A characteristic subgroup of a group need not be an amalgam-characteristic subgroup.

Related facts

Proof

Example of the infinite dihedral group

Let G = D_\infty be the infinite dihedral group given by:

G = \mathbb{Z} \rtimes \mathbb{Z}/2\mathbb{Z}.
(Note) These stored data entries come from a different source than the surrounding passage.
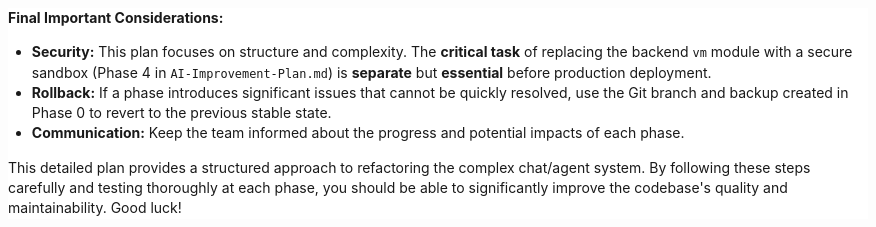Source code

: 
**Final Important Considerations:**

*   **Security:** This plan focuses on structure and complexity. The **critical task** of replacing the backend `vm` module with a secure sandbox (Phase 4 in `AI-Improvement-Plan.md`) is **separate** but **essential** before production deployment.
*   **Rollback:** If a phase introduces significant issues that cannot be quickly resolved, use the Git branch and backup created in Phase 0 to revert to the previous stable state.
*   **Communication:** Keep the team informed about the progress and potential impacts of each phase.

This detailed plan provides a structured approach to refactoring the complex chat/agent system. By following these steps carefully and testing thoroughly at each phase, you should be able to significantly improve the codebase's quality and maintainability. Good luck!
Let H be the subgroup of G given as the normal subgroup \mathbb{Z}. Note that H is characteristic in G, since it is the centralizer of derived subgroup. We have:

L = G *_H G = \mathbb{Z} \rtimes (\mathbb{Z}/2\mathbb{Z} * \mathbb{Z}/2\mathbb{Z}) = \mathbb{Z} \rtimes D_\infty = (\mathbb{Z} \times \mathbb{Z}) \rtimes \mathbb{Z}/2\mathbb{Z}

Note here that we're using the fact that the infinite dihedral group can be identified with the free product of two copies of the cyclic group of order two, whence either of these takes the role of the acting \mathbb{Z}/2\mathbb{Z}. The upshot is that we have:

L = (\mathbb{Z} \times \mathbb{Z}) \rtimes \mathbb{Z}/2\mathbb{Z}

where the action is by the inverse map. Further, H is the first embedded direct factor \mathbb{Z} \times \{ 0 \} in \mathbb{Z} \times \mathbb{Z}.

Finally, observe that the coordinate exchange automorphism of \mathbb{Z} \times \mathbb{Z} extends to an automorphism of L, since it commutes with the inverse map, and can therefore be taken to fix the complementary \mathbb{Z}/2\mathbb{Z}.

Thus, H is not a characteristic subgroup of L.